Elevage des nouveau-nés : Alimentation

La première proie est offerte un à trois jours après la première mue qui intervient environ 12 jours après la naissance. Chaque serpent est isolé dans une petite boîte en plastique, percée de trous d'aération, avec une souris âgée de 2 à 5 jours. S'il accepte cette proie, il sera nourri de nouveau 3 à 5 jours plus tard, en même temps que les animaux qui avaient refusé le premier repas, et ainsi de suite. Si 173 serpents ont accepté le premier repas offert, 32 ont refusé toutes les proies successivement offertes (tableau 2) ; nous avons renoncé au gavage qui n'est pas une méthode naturelle de prise de nourriture! A partir de l'âge de six mois, les repas sont plus espacés: chaque serpent reçoit 2 souris, puis plus tard 3 ou 4 (ou équivalent en rats) fraîchement tuées, toutes les 2 à 4 semaines pour les adultes. Les animaux sont toujours isolés pour le repas dans une boîte adaptée à leur taille.  

Ces boîtes ont un sol nu car des grains de sable collés sur la proie pourraient blesser gravement le tube digestif.
Il faut éviter d'introduire des rongeurs ou d'autres proies dans un terrarium.
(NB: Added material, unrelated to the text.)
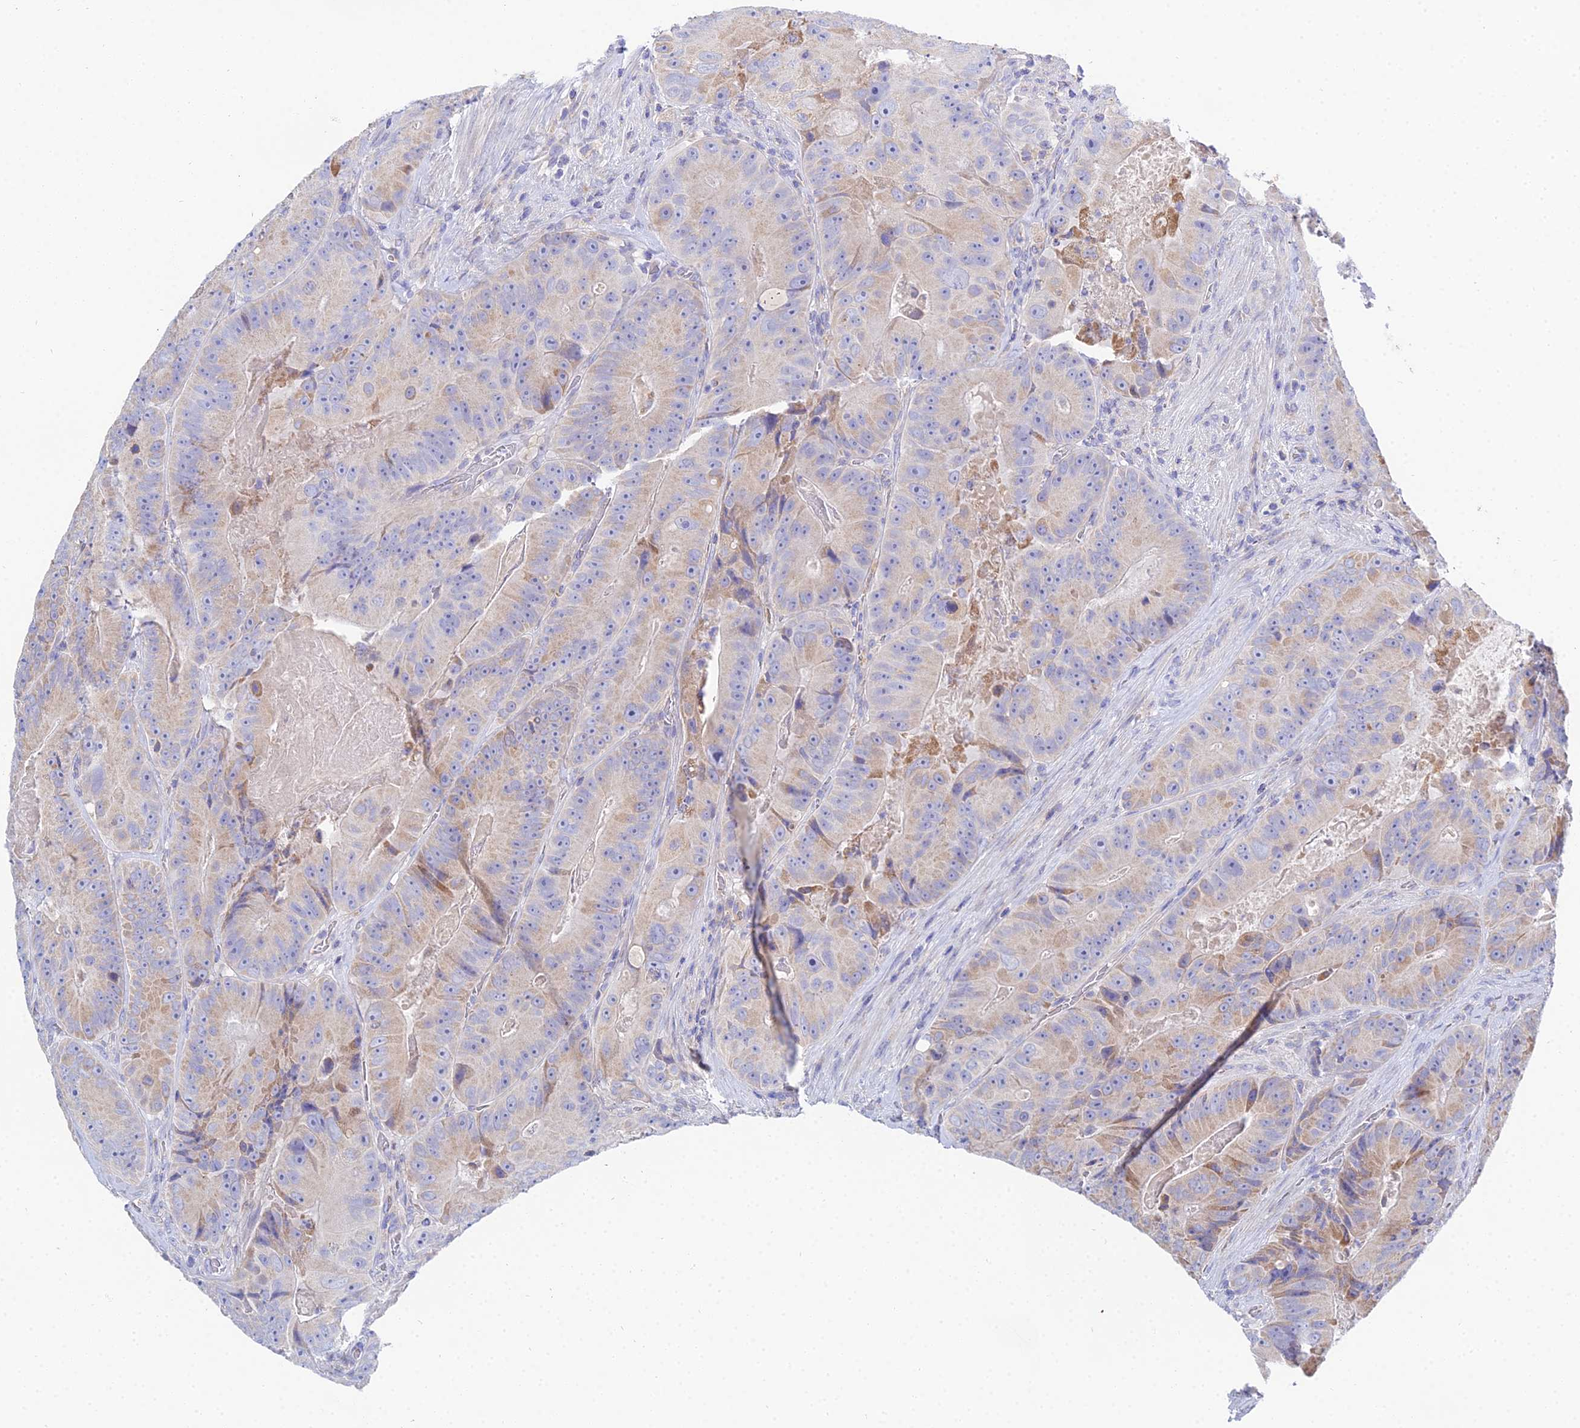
{"staining": {"intensity": "weak", "quantity": "25%-75%", "location": "cytoplasmic/membranous"}, "tissue": "colorectal cancer", "cell_type": "Tumor cells", "image_type": "cancer", "snomed": [{"axis": "morphology", "description": "Adenocarcinoma, NOS"}, {"axis": "topography", "description": "Colon"}], "caption": "The micrograph displays staining of adenocarcinoma (colorectal), revealing weak cytoplasmic/membranous protein expression (brown color) within tumor cells.", "gene": "PPP2R2C", "patient": {"sex": "female", "age": 86}}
Non seulement les rongeurs constituent un danger en cas de morsure mais les serpents seraient désorientés et incommodés par les odeurs.


Deux jeunes serpents se nourissent d'une souris.. (Photo Gilbert Matz)

Tableau 2 - Nombre de serpents acceptant une première proie en fonction des repas présentés.


Status legal
Epicrates maurus est à l'Annexe Il de la Convention de Washington et en raison de sa présence en Guyane, est soumis à l'Arrêté du 15 mai 1986 :" la naturalisation, le colportage, la mise en vente ou l'achat, le transport sont interdits en tout temps et sur tout le territoire national" sauf dérogation.


  Remerciements
Mes plus vifs remerciements vont à Noël CHAPON qui, en 1972, m'a offert les nouveau-nés qui formeront notre premier groupe de reproduction et à mon épouse Jeanine MATZ qui, depuis 30 ans, apporte sa contribution méticuleuse et quotidienne à l'entretien de l'élevage de serpents et à celui de leurs proies; seules son abnégation et notre passion commune pour les reptiles ont assuré le succès de cet élevage.

Conclusion
Depuis 30 ans, nous disposons d'un élevage d'Epicrates maurus.L'observation à ce jour de 58 reproductions,avec un total de 383 nouveau-nés, soit 6,6 en moyenne, nous permet de donner des précisions sur la biologie de reproduction. Les facteurs de l'environnement interviennent dans l'induction de la reproduction et nous indiquons la marche à suivre pour créer de bonnes conditions pour l'obtention de la reproduction. Espèce de petite taille, de coloration brillante, non agressive, à longévité remarquable et qui ne pose aucun problème, elle convient parfaitement pour un élevage amateur et devrait faire son entrée dans les listes positives, si celles-ci voient le jour !

Bibliographie

BULIAN J. 1994. Uber die Haltung und Zucht der Regenbogenboa Epicrates cenchria maurus. Herpetofauna,16 (92) 31-34.
CREWS o. & GARRICK LO. 1980. Methods of inducing reproduction in captive Reptiles. S.S.A.R. Contrib. Herpetol. (1) 49-70.
MATZ G., MATZ J. & VANDERHAEGE M. 1982. Les Boïdés ou Serpents constricteurs. 8. Reproduction deux Boïnés : Epicrates c. maurus GRAY et Acrantophis dumerili Jan.Aquarama, 16 (63) 49-51 et 66-67.
MATZ G. 1984. La reproduction des reptiles et les facteurs de son induction. Acta Zool. Pathol.Antverp. (78) 33-68.
ROSS R.A. & MARZEC G. 1990. The Reproductive Husbandry of Pythons and Boas. Institut for Herpetologicai Research, Stanford. 27Op.
STARACE F. 1998. Guide des Serpets et Amphisbènes de Guyane. Ibis Rouge Edit., Guadeloupe - Guyane. 449p.